Tego samego dnia ok. 20:40 zmienił IP na 54.87.252.55 i… zaczął wszystko od początku. 26 lipca około 1:20 skończyły się requesty dotyczące blogów, pozostały tylko dotyczące wypasania botów.  W tym momencie intensywność crawlowania znacząco wzrosła – między 1600 a 2100 requestów na godzinę. Daje się też zauważyć grupowanie requestów, choć wygląda ono nieco inaczej niż w opisywanych w sieci przypadkach – 3-4 requesty co 5-6 sekund. Być może każdy wątek dla danej ścieżki wykonuje 4 requesty co 30 sekund.

Zaczynam też obserwować spadek liczby zapytań na godzinę. 26 lipca o godzinie 7 było 1500 requestów. Następnie systematycznie z godziny na godzinę spada do 900 requestów o 19 i 550 o godzinie 5 następnego dnia. O godzinie 19 27 lipca jest już tylko 340 requestów, a o godzinie 9 28 lipca już tylko 250 zapytań na godzinę.

W tym momencie zaczynam eksperymentować. Po pierwsze dodaję przed linkami z parametrami i za nimi linki z inną ścieżką, ale również prowadzące do labiryntu. Bot natychmiast za nimi podąża, najwyraźniej dokładając nowe wątki/procesy, bo liczba requestów wzrasta do ponad 700/h, przy czym liczba do bazowego powoli spada do ok. 200/h.

31 lipca liczba requestów to ok. 150/h. Podstawiam linka do labiryntu ale w innej domenie, ale MauiBot ignoruje tego linka. Trochę zbyt długo zwlekałem z analizą, obecnie bot reaguje bardzo powoli, więc publikuję teraz, a kolejne obserwacje pojawią się wkrótce, jako aktualizacja tego wpisu.

UPDATE

Aby sprawdzić, czy pomija ze względu na inną domenę, czy w ogóle przestał, dołożyłem kolejnego linka, tym razem w crawlowanej dotychczas domenie. Podążył za nim, a liczba requstów wzrosła do ok. 210/h. Podobnie bot podążył za URLem w tej samej domenie po podaniu pełnej ścieżki zamiast względnej, używanej wszędzie dotychczas.

Wygląda na to, że odwiedzone URLe są zapamiętywane. Bot nie wrócił do początkowego indeksu, mimo podanie osobnego linka w odwiedzonej już ścieżce.

Aby sprawdzić, jak sobie radzi z forkowaniem i jak to wpływ na ilość requestów, wysłałem go w dziewięć kolejnych, niezależnych miejsc.
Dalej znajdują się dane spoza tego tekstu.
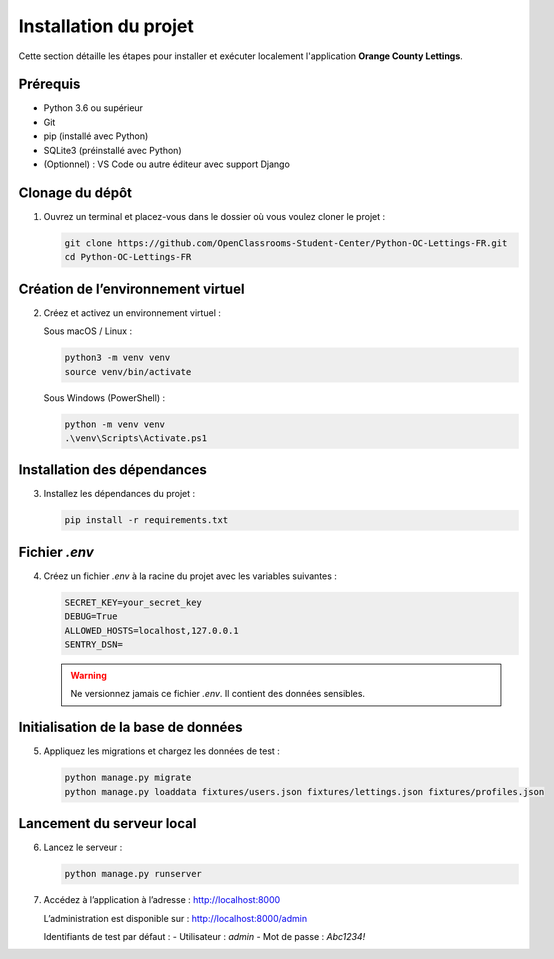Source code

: Installation du projet
======================

Cette section détaille les étapes pour installer et exécuter localement l'application **Orange County Lettings**.

Prérequis
---------

- Python 3.6 ou supérieur
- Git
- pip (installé avec Python)
- SQLite3 (préinstallé avec Python)
- (Optionnel) : VS Code ou autre éditeur avec support Django

Clonage du dépôt
----------------

1. Ouvrez un terminal et placez-vous dans le dossier où vous voulez cloner le projet :

   .. code-block:: bash

      git clone https://github.com/OpenClassrooms-Student-Center/Python-OC-Lettings-FR.git
      cd Python-OC-Lettings-FR

Création de l’environnement virtuel
-----------------------------------

2. Créez et activez un environnement virtuel :

   Sous macOS / Linux :

   .. code-block:: bash

      python3 -m venv venv
      source venv/bin/activate

   Sous Windows (PowerShell) :

   .. code-block:: powershell

      python -m venv venv
      .\venv\Scripts\Activate.ps1

Installation des dépendances
----------------------------

3. Installez les dépendances du projet :

   .. code-block:: bash

      pip install -r requirements.txt

Fichier `.env`
--------------

4. Créez un fichier `.env` à la racine du projet avec les variables suivantes :

   .. code-block:: text

      SECRET_KEY=your_secret_key
      DEBUG=True
      ALLOWED_HOSTS=localhost,127.0.0.1
      SENTRY_DSN=

   .. warning::
      Ne versionnez jamais ce fichier `.env`. Il contient des données sensibles.

Initialisation de la base de données
------------------------------------

5. Appliquez les migrations et chargez les données de test :

   .. code-block:: bash

      python manage.py migrate
      python manage.py loaddata fixtures/users.json fixtures/lettings.json fixtures/profiles.json

Lancement du serveur local
--------------------------

6. Lancez le serveur :

   .. code-block:: bash

      python manage.py runserver

7. Accédez à l’application à l’adresse : http://localhost:8000

   L’administration est disponible sur : http://localhost:8000/admin

   Identifiants de test par défaut :
   - Utilisateur : `admin`
   - Mot de passe : `Abc1234!`
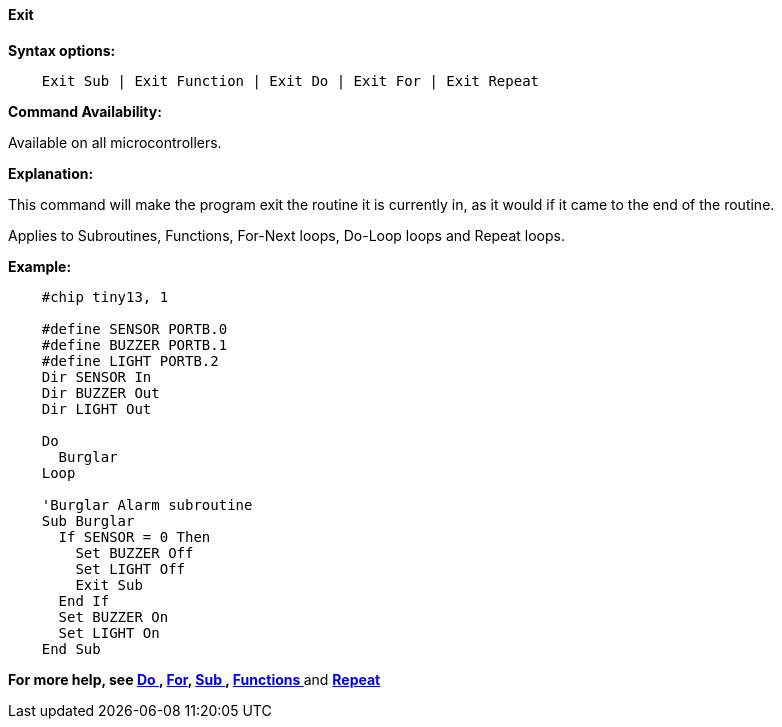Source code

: ==== Exit

*Syntax options:*
[subs="quotes"]

----
    Exit Sub | Exit Function | Exit Do | Exit For | Exit Repeat
----

*Command Availability:*

Available on all microcontrollers.

*Explanation:*

This command will make the program exit the routine it is currently in,
as it would if it came to the end of the routine.

Applies to Subroutines, Functions, For-Next loops, Do-Loop loops and
Repeat loops.

*Example:*

----
    #chip tiny13, 1

    #define SENSOR PORTB.0
    #define BUZZER PORTB.1
    #define LIGHT PORTB.2
    Dir SENSOR In
    Dir BUZZER Out
    Dir LIGHT Out

    Do
      Burglar
    Loop

    'Burglar Alarm subroutine
    Sub Burglar
      If SENSOR = 0 Then
        Set BUZZER Off
        Set LIGHT Off
        Exit Sub
      End If
      Set BUZZER On
      Set LIGHT On
    End Sub
----

*For more help, see <<_do,Do >>, <<_for,For>>, <<_subroutines,Sub >>,
<<_functions,Functions >>* and *<<_repeat,Repeat>>*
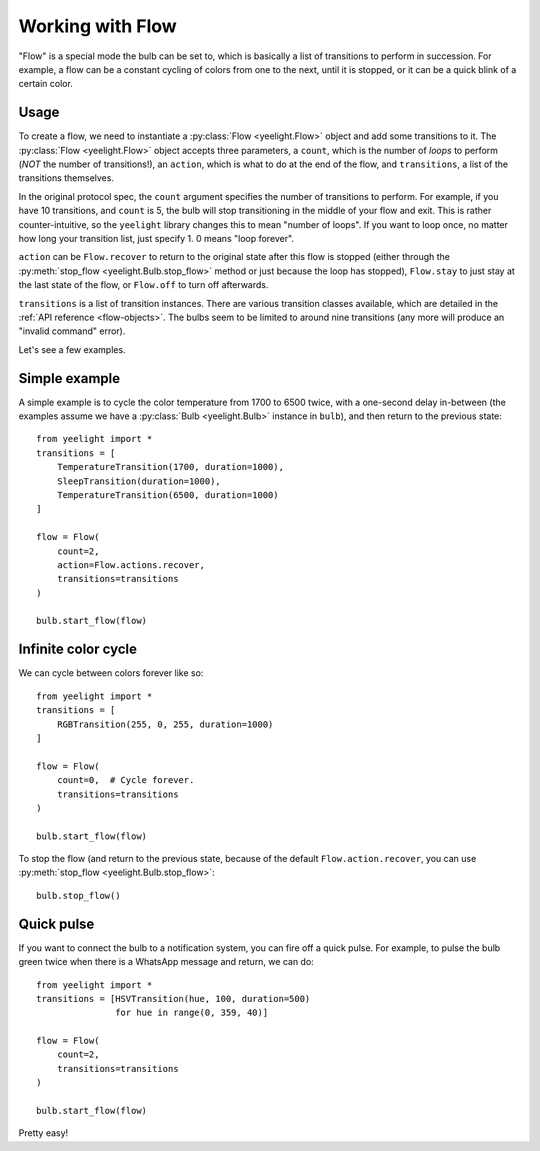 Working with Flow
=================

"Flow" is a special mode the bulb can be set to, which is basically a list of
transitions to perform in succession. For example, a flow can be a constant
cycling of colors from one to the next, until it is stopped, or it can be
a quick blink of a certain color.


Usage
-----

To create a flow, we need to instantiate a :py:class:`Flow <yeelight.Flow>`
object and add some transitions to it. The :py:class:`Flow <yeelight.Flow>`
object accepts three parameters, a ``count``, which is the number of
*loops* to perform (*NOT* the number of transitions!), an ``action``,
which is what to do at the end of the flow, and ``transitions``, a list of the
transitions themselves.

In the original protocol spec, the ``count`` argument specifies the number of
transitions to perform. For example, if you have 10 transitions, and ``count``
is 5, the bulb will stop transitioning in the middle of your flow and exit. This
is rather counter-intuitive, so the ``yeelight`` library changes this to mean
"number of loops". If you want to loop once, no matter how long your transition
list, just specify 1. 0 means "loop forever".

``action`` can be ``Flow.recover`` to return to the original state after this
flow is stopped (either through the :py:meth:`stop_flow
<yeelight.Bulb.stop_flow>` method or just because the loop has stopped),
``Flow.stay`` to just stay at the last state of the flow, or ``Flow.off`` to
turn off afterwards.

``transitions`` is a list of transition instances. There are various transition
classes available, which are detailed in the :ref:`API reference
<flow-objects>`. The bulbs seem to be limited to around nine transitions (any
more will produce an "invalid command" error).

Let's see a few examples.


Simple example
--------------

A simple example is to cycle the color temperature from 1700 to 6500 twice, with
a one-second delay in-between (the examples assume we have a :py:class:`Bulb
<yeelight.Bulb>` instance in ``bulb``), and then return to the previous state::

    from yeelight import *
    transitions = [
        TemperatureTransition(1700, duration=1000),
        SleepTransition(duration=1000),
        TemperatureTransition(6500, duration=1000)
    ]

    flow = Flow(
        count=2,
        action=Flow.actions.recover,
        transitions=transitions
    )

    bulb.start_flow(flow)


Infinite color cycle
--------------------

We can cycle between colors forever like so::

    from yeelight import *
    transitions = [
        RGBTransition(255, 0, 255, duration=1000)
    ]

    flow = Flow(
        count=0,  # Cycle forever.
        transitions=transitions
    )

    bulb.start_flow(flow)

To stop the flow (and return to the previous state, because of the default
``Flow.action.recover``, you can use :py:meth:`stop_flow
<yeelight.Bulb.stop_flow>`::

    bulb.stop_flow()


Quick pulse
-----------

If you want to connect the bulb to a notification system, you can fire off a
quick pulse. For example, to pulse the bulb green twice when there is a WhatsApp
message and return, we can do::

    from yeelight import *
    transitions = [HSVTransition(hue, 100, duration=500)
                   for hue in range(0, 359, 40)]

    flow = Flow(
        count=2,
        transitions=transitions
    )

    bulb.start_flow(flow)

Pretty easy!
Ostatecznie przestałem go obserwować na bieżąco przez cztery tygodnie i w zasadzie czekałem tylko, kiedy skończy pobierać i czy np. nie zmieni IP. Nie zmienił, za to pobierać przestał 20 sierpnia 2018. Tempo pobierania w ostatnich godzinach to ok. 335/h, pobierał ze wszystkich stron w grupach nie po 4, a po 8 requestów.